◆ WHAT IS REQUIRED: Where does the string "project" occur in the records? Copy each line that holds it.

[Extracted page text data]
┌──
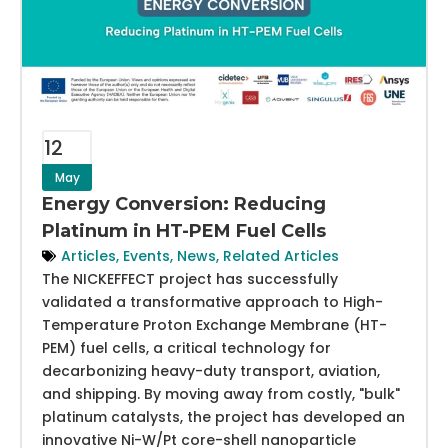
12
May
Energy Conversion: Reducing
Platinum in HT-PEM Fuel Cells
Articles
,
Events
,
News
,
Related Articles
The NICKEFFECT project has successfully
validated a transformative approach to High-
Temperature Proton Exchange Membrane (HT-
PEM) fuel cells, a critical technology for
decarbonizing heavy-duty transport, aviation,
and shipping. By moving away from costly, "bulk"
platinum catalysts, the project has developed an
innovative Ni-W/Pt core-shell nanoparticle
└──
◆ SOLUTION TO THIS PROBLEM:
The NICKEFFECT project has successfully
platinum catalysts, the project has developed an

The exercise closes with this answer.